Bilindiği gibi 1980 yılından önceki yıllarda seçmeli olan din dersi evren paşanın ,abd direktifiyle yeşil kuşak projesi kapsamında, emirleriyle zorunlu hale getirilmiştir, neden? çocuklarımız dinlerini öğrensinler diye!
yetmemiştir, türkiye tarihinde başka hiç bir zaman diliminde olmadığı kadar imam ve de hatip yetiştirilmek üzere bahsedilen liseler açılmıştır!
mantık gayet basittir, çocuğunun imam omlasını istemiyorsan, kardeşim göndermeyeceksin imam hatip lisesine, ha dinini öğrensn diyorsan lise son sınıfa kadar maşallah din dersini her sene zorunlu olarak aldığımı biliyorum ben, lise hazırlık dahil*, yani normal liselerde haddinden fazla din eğitimi verilmektedir güzel kardeşim.
o da yetmedi diyebilirsin, liselerdeki dini eğitim yetersiz, imam hatip lisesine gönderme! amaç sadece dinini öğrenmesiyse çocuğunun, denetim altında tutulan kuran kurslarına gönderirsin, ki onlarda akp den sonra costular ya, her yer kuran kursu, ilk hatim edene bisiklet bile veriyorlar!
ya en olmadi, alırsın eline kuranı, daha dogrusu turkcesini*, cocugunu yetistirirsin be kardesim, bu kadar basit!
Artık bu, cocugum hem dinini ogrensin hem meslek edinsin basite kacan zırlamaların birakilma zamani geldi diye dusunmekteyim, bu millet de saf degil!
Burdan çıkarılabilecek bir diğer ilginç tespit de, bu okullara gitmeyen çocukların dinlerini yeteri kadar öğrenemediği olgusu ki bunun yanlış bir tespit olduğu aşikardır. bizim hacı amcalarımızın imam hatip'e gitmediklerini biliyoruz sanırım ki o zamanlar bu lisleler yok denilebilecek sayıdalardı, ki bir çok hocadan da daha sağlam ve her soruya verebilecekleri mantıklı bir cevabı olan bilgi birikim ve kuran kulturune sahiptirler.

Görev tanımı: İmam hatip liseleri ve din dersi üzerine yazılmış metinde "o da yetmedi" ile başlayıp "bu kadar basit!" ile biten kısmı hiç değiştirmeden yazın.

Girdi verileri:

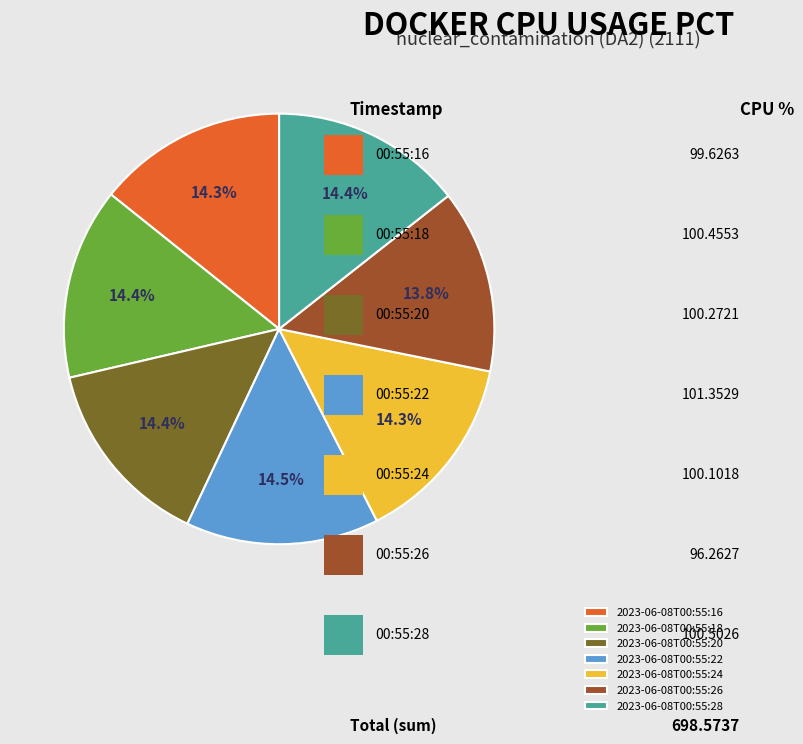

How much of the chart is everything except 2023-06-08T00:55:18?

85.6%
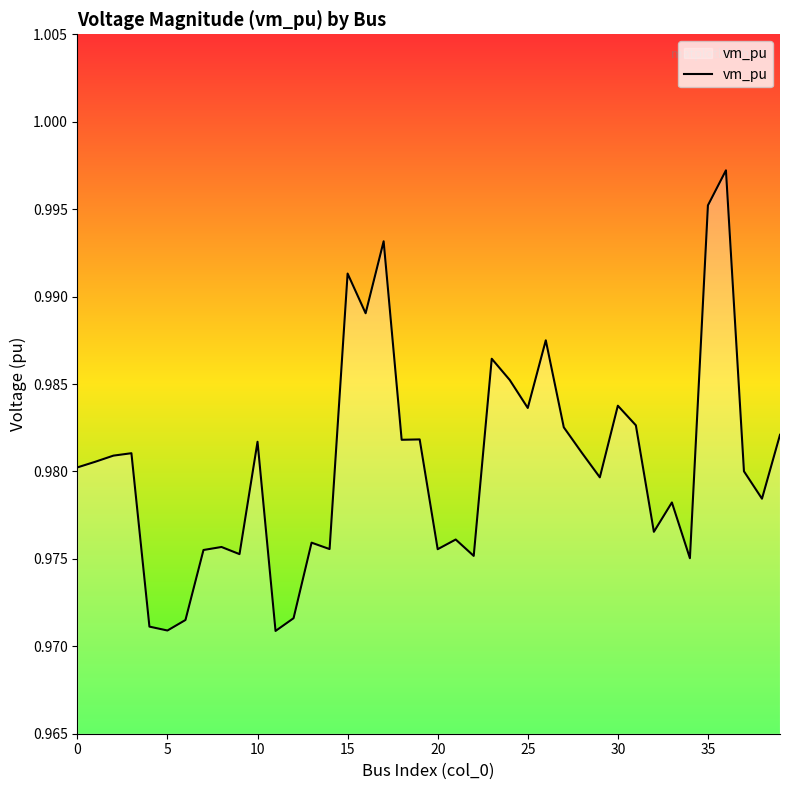

What is the greatest value displayed?

1.0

Tamamlanmış alıştırma:
o da yetmedi diyebilirsin, liselerdeki dini eğitim yetersiz, imam hatip lisesine gönderme! amaç sadece dinini öğrenmesiyse çocuğunun, denetim altında tutulan kuran kurslarına gönderirsin, ki onlarda akp den sonra costular ya, her yer kuran kursu, ilk hatim edene bisiklet bile veriyorlar!
ya en olmadi, alırsın eline kuranı, daha dogrusu turkcesini*, cocugunu yetistirirsin be kardesim, bu kadar basit!